History
St. Teresa’s Day on October 15th has historically been celebrated throughout the centuries with an egg yolk sweet—yemas! This candied egg treat is said to have been a result of the Spanish cultural tradition of making sherry and wine, a popular culinary delight in Avila, where St. Teresa was from. The production of this sherry and wine often called for egg whites to be used during the refining and clarifying process. The remaining egg yolks were then given to local convents or monasteries to use in their baked goods and sweets.

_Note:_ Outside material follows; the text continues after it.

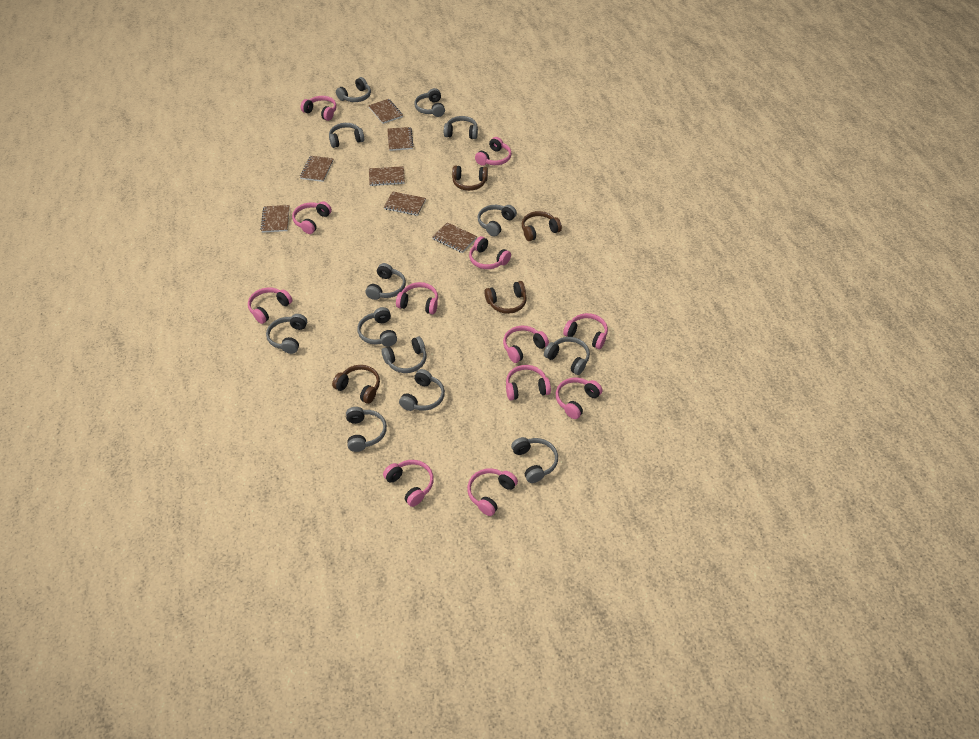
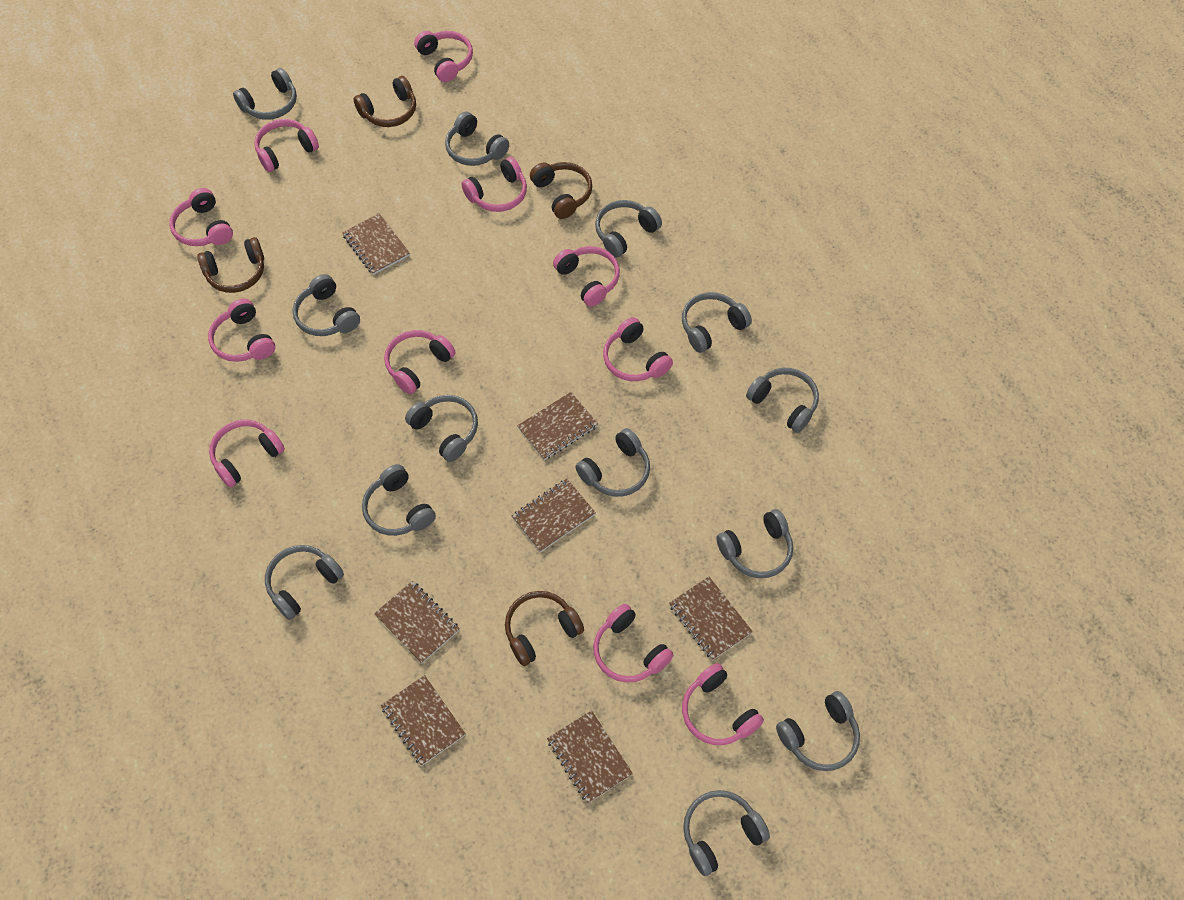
pink headphones: [248,287,292,324] [292,201,332,234] [301,96,337,121] [383,460,434,507] [396,282,438,314] [467,468,518,516] [469,236,511,269] [475,137,512,166] [503,326,549,363] [506,365,551,400] [556,378,603,419] [563,313,608,349] = 12 -> [169,188,233,246] [208,298,275,362] [209,420,285,487] [254,119,319,172] [384,330,455,394] [414,31,473,82] [461,157,527,212] [553,246,620,307] [593,604,674,683] [603,317,673,381] [682,663,764,745] = 11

You might think that with her aristocratic background and eventual lauded position within the Church, Teresa wouldn’t have spent much time in the kitchen making treats like this. But you’d be wrong! Even when she was the head of her order, it was said that she made sure to take her turn cooking and baking and encouraged her other sisters to do so as well. This could have partially been the result of her emphasis on nuns living down-to-earth lives, not separate from the woes and perils of this world. It could also have been related to her advocacy for perpetual abstinence from meat. After all, it must have taken some work to continue to derive tasty recipes mainly based on the foundations of bread and eggs. Whatever the reason, Teresa’s dedication to the kitchen is clear, with tradition even remembering her saying the phrase, “The Lord walks among the pots and the pans!”
Yemas de Santa Teresa
Rich and creamy, yemas consist of a simple recipe of egg yolks, sugar, water, and more sugar. While they might seem like an unusual candied treat, they make a wonderful snack or addition to a larger cookie platter. Variations of the below recipe include adding a dash of cinnamon or chopped nuts. The delicacy continues to be a speciality within the pastry shops of Spain, and the treat can certainly attribute its rich history to the popularity of this sixteenth century saint!
Ingredients
3 oz water
1/2 cup sugar
peel from 1/2 lemon
6 egg yolks
powdered sugar
Instructions
- Put water, sugar, and lemon peel into a small saucepan. Bring the water to a boil while dissolving the sugar and let the mixture cook until it starts to ball up, around 238 degrees. Remove the lemon peel from the sugar concoction and pour into a bowl, covering it to keep it hot.
- In a small bowl, separate the yolks from the whites and beat the egg yolks until they are a consistent liquid. Pour the beaten yolks into the empty saucepan and then re-add the sugar mixture back in, stirring constantly. Put the saucepan on low heat and stir the mixture continuously with a whisk until the yolks begin to solidify—up to 10 minutes. You’ll know when you can remove it from the heat as soon as you see the mixture pull away from the sides and bottom of the pan.
- Remove the pan from the heat and spoon the mixture onto a plate in one lump. Allow it to cool.
- After it has cooled, sprinkle powdered sugar through a sieve onto your countertop. Place the yolk mixture on top and roll it around in the sugar. Pinch off a small pit of the yolks, about the size of a ping pong ball, and roll it into a ball. Roll the ball in more powdered sugar to cover it.
- Chill the yemas in a fridge until you’re ready to serve them. The powdered sugar should form a thin crust on the outside of the ball as it cools.
Yemas de Santa Teresa
Ingredients
- 3 oz water
- ½ C sugar
- ½ lemon peel
- 6 egg yolks
- powdered sugar
Instructions
- Put water, sugar, and lemon peel into a small saucepan. Bring the water to a boil while dissolving the sugar and let the mixture cook until it starts to ball up, around 238°F. Remove the lemon peel from the sugar concoction and pour into a bowl, covering it to keep it hot.
- In a small bowl, separate the yolks from the whites and beat the egg yolks until they are a consistent liquid. Pour the beaten yolks into the empty saucepan and then re-add the sugar mixture back in, stirring constantly. Put the saucepan on low heat and stir the mixture continuously with a whisk until the yolks begin to solidify—up to 10 minutes. You’ll know when you can remove it from the heat as soon as you see the mixture pull away from the sides and bottom of the pan.
- Remove the pan from the heat and spoon the mixture onto a plate in one lump. Allow it to cool.
- After it has cooled, sprinkle powdered sugar through a sieve onto your countertop. Place the yolk mixture on top and roll it around in the sugar. Pinch off a small pit of the yolks, about the size of a ping pong ball, and roll it into a ball. Roll the ball in more powdered sugar to cover it.
- Chill the yemas in a fridge until you’re ready to serve them. The powdered sugar should form a thin crust on the outside of the ball as it cools.